Beginilah seorang Dokter Marchel menjalani kehidupan sehari-harinya. Setelah pulang dari rumah sakit, dia akan langsung menuju kliniknya yang tak jauh jaraknya dari rumah sakit tempatnya bekerja. Sehingga pertemuannya dengan Sheila hanya saat sarapan dan mengantarnya sekolah.
Marchel tidak pernah tahu dan seakan tidak peduli dengan apa yang terjadi dengan Sheila di rumah nya, walaupun sang ibu memperlakukan Sheila seperti sampah.
Sungguh, gadis itu sangat malang. Di rumah, mendapat perlakuan buruk dari ibu mertuanya, dan di sekolah, hanya menjadi bahan olok-olokan teman-temannya. Terlebih, Marchel yang seharusnya menjadi tempatnya mengadu, malah mengabaikan dan tak menganggapnya ada.
*****
Malam hari...
Mobil milik Marchel berhenti di halaman rumah. Laki-laki itu melirik arah jarum jam yang sudah menunjukkan pukul sebelas malam. Dia melihat rumahnya yang sebagian lampu sudah dipadamkan.
Marchel mengusap wajahnya, lalu mengurut pangkal hidungnya. Laki-laki itu kemudian menyandarkan punggungnya, berharap lelahnya berkurang.
Setelah beberapa menit melepas lelah, laki-laki itu turun dari mobil dan segera masuk ke rumah. Marchel segera menapaki tangga dengan langkah yang sedikit malas akibat lelah yang mendera-nya. Saat melewati kamar Sheila, dia berhenti sejenak, terdiam beberapa saat seperti sedang memikirkan sesuatu. tangan kanannya memegang gagang pintu itu, lalu memutarnya.
Dengan langkah pelan, Marchel memasuki kamar sang istri yang telah tidur. Hanya lampu tidur yang menyala, sehingga pencahayaan di kamar itu menjadi temaram. Marchel mendekat ke tempat tidur dan menatap wajah gadis kecil itu lekat-lekat.
Ada perasaan aneh yang dirasakan Marchel melihat wajah gadis itu.
Pertama kalinya Marchel melihat wajah Sheila tanpa kacamata tebal yang selalu melekat di matanya. Laki-laki itu begitu terpaku dengan wajah polos gadis yang sedang tertidur itu. Rambut panjangnya yang terurai, bulu mata lentik yang begitu indah, serta hidung mancung dan mungil itu begitu menyatu dalam wajahnya.
Ragu-ragu, Marchel mengangkat tangannya, mengusap puncak kepala gadis belia itu, turun ke wajah.
Maafkan aku, Sheila. Aku begitu merasa sakit akan kepergian Shanum. Sehingga aku melupakanmu. Aku belum bisa menerimamu sebagai istriku. Ini masih terlalu berat untukku. batin Marchel.
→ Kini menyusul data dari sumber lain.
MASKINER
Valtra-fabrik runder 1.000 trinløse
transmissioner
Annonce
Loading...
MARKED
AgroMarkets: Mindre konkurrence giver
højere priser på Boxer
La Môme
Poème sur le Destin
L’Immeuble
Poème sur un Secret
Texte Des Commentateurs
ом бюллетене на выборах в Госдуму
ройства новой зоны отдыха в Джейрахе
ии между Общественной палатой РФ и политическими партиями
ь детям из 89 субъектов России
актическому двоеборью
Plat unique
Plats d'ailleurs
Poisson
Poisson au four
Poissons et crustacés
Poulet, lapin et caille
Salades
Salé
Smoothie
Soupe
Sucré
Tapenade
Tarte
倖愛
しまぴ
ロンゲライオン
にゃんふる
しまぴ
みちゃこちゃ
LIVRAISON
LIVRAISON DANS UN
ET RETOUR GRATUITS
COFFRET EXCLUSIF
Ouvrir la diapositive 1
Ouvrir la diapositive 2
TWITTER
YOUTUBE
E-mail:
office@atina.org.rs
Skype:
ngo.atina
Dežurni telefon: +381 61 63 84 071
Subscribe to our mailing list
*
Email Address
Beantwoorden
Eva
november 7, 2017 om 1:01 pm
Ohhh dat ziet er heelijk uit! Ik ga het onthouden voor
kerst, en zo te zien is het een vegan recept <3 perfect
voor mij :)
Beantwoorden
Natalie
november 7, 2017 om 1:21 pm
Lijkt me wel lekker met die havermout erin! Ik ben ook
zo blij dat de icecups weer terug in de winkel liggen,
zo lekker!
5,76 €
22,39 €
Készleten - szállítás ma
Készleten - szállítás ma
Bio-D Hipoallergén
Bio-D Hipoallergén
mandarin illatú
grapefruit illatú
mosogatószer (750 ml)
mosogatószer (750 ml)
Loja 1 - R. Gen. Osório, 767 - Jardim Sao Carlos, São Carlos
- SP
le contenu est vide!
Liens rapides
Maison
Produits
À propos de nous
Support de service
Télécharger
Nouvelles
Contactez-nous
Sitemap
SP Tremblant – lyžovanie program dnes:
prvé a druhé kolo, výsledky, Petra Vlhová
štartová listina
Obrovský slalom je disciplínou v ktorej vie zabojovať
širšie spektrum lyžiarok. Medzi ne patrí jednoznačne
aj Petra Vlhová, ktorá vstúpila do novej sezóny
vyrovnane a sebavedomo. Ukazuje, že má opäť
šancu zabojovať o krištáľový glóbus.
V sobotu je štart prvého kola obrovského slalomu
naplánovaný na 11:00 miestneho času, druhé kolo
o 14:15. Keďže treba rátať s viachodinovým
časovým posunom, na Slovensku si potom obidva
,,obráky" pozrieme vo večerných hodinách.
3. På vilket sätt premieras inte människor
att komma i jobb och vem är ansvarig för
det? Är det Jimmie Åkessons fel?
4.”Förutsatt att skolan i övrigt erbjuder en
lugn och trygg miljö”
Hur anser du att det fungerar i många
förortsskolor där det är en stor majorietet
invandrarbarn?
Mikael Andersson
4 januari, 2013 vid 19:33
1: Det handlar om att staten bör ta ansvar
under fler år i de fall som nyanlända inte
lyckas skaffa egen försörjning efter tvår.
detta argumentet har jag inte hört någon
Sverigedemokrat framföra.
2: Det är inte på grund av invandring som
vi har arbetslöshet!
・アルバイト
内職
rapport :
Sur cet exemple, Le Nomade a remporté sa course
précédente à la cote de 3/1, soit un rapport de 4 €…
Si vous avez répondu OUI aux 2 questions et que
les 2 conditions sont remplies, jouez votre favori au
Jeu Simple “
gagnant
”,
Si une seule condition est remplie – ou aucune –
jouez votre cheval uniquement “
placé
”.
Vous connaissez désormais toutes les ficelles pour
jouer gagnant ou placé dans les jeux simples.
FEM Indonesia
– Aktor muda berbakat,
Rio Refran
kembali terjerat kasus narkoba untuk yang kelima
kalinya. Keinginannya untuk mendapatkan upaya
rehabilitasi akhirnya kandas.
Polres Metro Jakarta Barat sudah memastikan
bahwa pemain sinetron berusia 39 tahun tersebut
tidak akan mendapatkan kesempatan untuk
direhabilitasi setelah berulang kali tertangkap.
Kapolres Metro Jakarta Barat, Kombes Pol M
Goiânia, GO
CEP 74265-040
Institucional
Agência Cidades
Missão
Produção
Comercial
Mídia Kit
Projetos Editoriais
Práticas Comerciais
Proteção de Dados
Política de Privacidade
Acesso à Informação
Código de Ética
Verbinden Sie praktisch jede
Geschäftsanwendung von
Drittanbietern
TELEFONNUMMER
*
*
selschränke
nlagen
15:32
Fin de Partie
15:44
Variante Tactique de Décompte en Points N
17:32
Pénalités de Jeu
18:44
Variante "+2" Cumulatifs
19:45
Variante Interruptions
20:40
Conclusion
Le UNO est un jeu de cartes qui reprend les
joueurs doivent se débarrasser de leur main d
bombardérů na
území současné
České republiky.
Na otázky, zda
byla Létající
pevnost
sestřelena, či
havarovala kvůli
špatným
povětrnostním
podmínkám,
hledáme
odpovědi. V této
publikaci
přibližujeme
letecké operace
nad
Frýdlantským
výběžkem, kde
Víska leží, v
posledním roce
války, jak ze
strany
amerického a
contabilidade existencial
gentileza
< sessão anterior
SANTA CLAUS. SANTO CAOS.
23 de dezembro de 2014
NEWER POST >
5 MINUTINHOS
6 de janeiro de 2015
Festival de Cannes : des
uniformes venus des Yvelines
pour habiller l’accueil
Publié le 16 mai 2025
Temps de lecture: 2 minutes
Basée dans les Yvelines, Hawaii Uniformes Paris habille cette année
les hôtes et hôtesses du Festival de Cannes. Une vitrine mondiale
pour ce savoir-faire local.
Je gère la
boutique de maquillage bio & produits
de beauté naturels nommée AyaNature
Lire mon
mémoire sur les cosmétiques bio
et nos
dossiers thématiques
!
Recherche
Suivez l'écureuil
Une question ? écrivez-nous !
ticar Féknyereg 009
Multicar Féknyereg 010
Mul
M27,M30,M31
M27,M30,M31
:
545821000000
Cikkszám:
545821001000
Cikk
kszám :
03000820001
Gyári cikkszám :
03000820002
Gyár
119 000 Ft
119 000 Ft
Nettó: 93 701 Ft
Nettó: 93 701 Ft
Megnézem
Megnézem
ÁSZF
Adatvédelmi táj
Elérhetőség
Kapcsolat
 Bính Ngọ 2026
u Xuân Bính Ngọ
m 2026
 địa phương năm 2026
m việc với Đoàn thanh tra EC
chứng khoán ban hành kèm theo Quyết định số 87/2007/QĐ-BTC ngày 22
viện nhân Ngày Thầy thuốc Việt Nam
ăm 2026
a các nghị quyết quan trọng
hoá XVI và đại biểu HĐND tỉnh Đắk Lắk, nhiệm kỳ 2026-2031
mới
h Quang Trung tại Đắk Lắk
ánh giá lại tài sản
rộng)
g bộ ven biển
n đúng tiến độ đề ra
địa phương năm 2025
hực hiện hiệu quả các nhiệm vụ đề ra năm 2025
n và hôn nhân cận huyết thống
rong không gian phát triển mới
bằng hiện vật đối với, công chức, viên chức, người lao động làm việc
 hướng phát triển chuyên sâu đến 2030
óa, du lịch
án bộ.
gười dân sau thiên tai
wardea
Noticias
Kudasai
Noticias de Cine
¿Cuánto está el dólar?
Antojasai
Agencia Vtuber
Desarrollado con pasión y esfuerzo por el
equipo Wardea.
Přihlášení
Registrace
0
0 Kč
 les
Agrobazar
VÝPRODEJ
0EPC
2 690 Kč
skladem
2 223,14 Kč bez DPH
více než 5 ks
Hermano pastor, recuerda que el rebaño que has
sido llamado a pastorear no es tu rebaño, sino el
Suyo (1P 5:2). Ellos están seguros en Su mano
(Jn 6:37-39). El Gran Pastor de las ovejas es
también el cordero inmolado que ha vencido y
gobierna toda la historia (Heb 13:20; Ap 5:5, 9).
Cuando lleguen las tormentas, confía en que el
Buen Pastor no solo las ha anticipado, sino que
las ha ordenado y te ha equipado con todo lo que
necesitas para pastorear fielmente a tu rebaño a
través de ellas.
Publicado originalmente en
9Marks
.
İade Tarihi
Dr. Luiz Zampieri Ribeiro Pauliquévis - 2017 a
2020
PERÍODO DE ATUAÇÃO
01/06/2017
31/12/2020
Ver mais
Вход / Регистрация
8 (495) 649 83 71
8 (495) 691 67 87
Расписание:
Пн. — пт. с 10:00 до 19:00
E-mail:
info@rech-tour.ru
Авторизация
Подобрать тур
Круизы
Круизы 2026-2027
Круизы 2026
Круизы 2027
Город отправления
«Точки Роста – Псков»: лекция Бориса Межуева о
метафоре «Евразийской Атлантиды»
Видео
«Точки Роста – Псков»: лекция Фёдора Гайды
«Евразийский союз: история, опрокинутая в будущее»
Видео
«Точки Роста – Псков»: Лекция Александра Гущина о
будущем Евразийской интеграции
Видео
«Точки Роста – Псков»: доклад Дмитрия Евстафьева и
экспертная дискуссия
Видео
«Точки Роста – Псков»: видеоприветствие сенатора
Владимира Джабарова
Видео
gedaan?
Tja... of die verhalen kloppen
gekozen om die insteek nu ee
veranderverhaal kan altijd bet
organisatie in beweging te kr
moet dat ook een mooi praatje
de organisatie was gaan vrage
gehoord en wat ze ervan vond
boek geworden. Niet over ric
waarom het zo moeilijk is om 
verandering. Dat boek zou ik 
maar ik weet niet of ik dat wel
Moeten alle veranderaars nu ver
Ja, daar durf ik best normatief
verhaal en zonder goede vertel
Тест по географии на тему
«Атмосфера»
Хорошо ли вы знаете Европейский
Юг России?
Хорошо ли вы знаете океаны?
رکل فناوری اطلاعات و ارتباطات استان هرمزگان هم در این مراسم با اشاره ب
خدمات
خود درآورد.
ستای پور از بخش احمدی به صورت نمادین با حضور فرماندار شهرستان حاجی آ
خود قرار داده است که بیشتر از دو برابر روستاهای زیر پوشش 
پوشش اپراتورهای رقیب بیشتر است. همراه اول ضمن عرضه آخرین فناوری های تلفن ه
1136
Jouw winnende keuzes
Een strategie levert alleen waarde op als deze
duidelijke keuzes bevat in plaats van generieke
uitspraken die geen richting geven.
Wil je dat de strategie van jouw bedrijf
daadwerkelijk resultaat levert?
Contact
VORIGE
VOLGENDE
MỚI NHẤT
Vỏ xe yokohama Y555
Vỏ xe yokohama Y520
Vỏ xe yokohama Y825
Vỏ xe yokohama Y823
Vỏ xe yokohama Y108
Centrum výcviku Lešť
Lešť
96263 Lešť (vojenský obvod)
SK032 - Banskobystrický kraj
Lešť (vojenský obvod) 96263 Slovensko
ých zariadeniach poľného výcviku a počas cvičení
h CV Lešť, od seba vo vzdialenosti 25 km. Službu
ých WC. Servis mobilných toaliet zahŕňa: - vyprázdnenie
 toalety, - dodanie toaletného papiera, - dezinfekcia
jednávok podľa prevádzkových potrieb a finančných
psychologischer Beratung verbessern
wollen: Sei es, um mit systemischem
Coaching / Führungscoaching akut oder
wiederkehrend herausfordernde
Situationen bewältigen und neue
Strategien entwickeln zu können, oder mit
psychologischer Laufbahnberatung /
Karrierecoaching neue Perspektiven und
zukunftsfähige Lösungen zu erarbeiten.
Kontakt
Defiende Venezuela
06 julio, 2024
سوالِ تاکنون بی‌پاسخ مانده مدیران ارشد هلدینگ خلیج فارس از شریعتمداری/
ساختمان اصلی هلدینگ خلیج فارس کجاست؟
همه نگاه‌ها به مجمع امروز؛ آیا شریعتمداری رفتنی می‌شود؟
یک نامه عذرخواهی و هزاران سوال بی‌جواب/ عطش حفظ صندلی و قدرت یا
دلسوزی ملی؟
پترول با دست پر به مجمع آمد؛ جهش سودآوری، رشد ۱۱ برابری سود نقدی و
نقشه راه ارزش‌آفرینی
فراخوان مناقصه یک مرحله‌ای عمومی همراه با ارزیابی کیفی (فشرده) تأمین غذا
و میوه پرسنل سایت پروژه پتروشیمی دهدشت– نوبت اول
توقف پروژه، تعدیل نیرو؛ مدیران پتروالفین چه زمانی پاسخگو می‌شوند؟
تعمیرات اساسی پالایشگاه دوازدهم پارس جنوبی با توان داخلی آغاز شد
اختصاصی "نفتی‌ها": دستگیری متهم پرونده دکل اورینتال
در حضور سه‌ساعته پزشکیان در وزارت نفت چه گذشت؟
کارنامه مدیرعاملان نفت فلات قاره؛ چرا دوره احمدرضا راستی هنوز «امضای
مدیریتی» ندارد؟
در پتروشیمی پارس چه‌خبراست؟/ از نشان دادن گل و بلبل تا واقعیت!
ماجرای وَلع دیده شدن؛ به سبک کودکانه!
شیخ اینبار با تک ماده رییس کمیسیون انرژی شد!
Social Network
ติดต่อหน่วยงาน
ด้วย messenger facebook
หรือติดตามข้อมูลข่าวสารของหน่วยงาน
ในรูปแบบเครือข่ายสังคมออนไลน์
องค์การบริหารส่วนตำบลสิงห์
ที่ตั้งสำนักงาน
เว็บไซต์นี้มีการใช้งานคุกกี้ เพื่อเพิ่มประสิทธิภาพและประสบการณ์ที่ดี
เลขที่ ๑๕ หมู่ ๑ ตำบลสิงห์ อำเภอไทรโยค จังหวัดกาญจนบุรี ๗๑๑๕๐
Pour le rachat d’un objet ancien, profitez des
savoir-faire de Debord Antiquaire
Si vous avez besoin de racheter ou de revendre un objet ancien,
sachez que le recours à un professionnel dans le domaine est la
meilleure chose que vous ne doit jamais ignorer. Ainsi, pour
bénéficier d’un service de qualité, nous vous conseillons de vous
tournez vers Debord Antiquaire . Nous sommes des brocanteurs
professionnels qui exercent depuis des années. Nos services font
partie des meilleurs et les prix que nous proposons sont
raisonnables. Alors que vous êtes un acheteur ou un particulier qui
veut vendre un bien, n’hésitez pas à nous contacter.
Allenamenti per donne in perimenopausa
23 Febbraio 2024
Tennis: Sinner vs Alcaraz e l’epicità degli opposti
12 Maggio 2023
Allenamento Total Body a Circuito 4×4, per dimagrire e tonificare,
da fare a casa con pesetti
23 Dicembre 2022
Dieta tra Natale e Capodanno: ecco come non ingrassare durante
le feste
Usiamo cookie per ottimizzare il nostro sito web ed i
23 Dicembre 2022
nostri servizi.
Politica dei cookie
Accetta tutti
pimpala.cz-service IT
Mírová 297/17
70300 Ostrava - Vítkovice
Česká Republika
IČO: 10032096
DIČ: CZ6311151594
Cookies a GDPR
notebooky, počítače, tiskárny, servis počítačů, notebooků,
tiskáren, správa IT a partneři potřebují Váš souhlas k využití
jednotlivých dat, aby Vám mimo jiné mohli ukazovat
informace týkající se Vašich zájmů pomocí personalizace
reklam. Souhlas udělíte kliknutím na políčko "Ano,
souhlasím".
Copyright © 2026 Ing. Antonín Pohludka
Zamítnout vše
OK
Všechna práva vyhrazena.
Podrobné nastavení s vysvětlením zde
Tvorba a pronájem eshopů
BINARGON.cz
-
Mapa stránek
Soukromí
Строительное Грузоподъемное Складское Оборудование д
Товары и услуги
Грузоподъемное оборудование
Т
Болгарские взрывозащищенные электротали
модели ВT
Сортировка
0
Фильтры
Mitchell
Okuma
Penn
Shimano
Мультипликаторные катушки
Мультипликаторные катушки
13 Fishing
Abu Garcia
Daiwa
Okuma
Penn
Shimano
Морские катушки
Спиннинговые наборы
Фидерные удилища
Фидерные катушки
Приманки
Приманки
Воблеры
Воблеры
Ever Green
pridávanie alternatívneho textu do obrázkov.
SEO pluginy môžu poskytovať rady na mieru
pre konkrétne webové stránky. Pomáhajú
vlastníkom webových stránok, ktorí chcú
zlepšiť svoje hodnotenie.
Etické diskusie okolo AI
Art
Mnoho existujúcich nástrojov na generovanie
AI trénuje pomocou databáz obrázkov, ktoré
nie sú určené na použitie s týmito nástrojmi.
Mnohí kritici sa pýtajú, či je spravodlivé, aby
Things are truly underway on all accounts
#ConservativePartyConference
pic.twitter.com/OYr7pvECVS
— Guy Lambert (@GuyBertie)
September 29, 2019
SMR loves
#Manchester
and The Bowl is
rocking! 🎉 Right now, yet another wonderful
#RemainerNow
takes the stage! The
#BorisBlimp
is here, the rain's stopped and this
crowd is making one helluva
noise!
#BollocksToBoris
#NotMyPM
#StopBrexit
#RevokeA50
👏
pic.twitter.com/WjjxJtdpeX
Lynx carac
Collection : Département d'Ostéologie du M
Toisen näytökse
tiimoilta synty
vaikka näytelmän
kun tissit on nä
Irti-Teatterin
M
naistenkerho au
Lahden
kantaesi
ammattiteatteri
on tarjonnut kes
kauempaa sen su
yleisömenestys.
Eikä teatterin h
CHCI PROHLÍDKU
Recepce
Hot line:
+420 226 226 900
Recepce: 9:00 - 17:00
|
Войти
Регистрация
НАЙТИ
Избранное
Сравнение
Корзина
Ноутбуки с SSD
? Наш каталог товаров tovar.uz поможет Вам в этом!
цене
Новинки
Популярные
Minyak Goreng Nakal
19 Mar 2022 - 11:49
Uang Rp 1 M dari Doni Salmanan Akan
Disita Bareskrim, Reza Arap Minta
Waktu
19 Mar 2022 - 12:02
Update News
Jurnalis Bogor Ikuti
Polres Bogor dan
Setelah puas memandangi wajah polos itu, Marchel melangkahkan kakinya keluar dari kamar itu, lalu segera kembali ke kamarnya yang tidak jauh dari kamar Sheila.
Di kamar itulah, Marchel terduduk merenung seorang diri, dengan memandangi foto-fotonya bersama Shanum. Gadis yang paling dicintainya. Laki-laki itu tenggelam dalam kesedihannya yang mendalam.
Kepergian Shanum seakan membuat dunianya terhenti.
"Maafkan aku, Shan! Aku tidak bisa menjaga adikmu dengan baik. Aku belum bisa menerima semua ini. Ini masih sangat sulit untukku."